[Dataset entries]

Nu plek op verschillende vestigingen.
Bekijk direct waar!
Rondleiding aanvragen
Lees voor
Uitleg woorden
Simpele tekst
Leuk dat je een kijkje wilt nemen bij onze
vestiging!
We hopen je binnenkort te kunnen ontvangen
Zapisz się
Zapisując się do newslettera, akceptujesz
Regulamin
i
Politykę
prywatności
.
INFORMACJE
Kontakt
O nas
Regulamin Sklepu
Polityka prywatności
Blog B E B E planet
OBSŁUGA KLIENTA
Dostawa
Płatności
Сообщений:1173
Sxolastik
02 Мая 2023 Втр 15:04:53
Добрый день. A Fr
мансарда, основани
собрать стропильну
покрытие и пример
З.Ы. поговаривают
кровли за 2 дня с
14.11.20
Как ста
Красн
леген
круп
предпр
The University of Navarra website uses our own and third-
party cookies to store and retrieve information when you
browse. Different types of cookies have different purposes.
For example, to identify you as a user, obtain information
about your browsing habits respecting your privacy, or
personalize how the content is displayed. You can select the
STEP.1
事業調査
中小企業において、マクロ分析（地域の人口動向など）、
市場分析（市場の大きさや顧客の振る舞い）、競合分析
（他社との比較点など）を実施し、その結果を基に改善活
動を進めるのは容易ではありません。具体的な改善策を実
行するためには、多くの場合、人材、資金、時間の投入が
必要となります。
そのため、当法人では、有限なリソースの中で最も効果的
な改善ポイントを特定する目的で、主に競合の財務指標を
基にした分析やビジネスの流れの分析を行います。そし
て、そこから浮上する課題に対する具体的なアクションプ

Work instruction —
Across all lines above, count those with the string "cookies". Only the number is wanted.

Expected answer —
2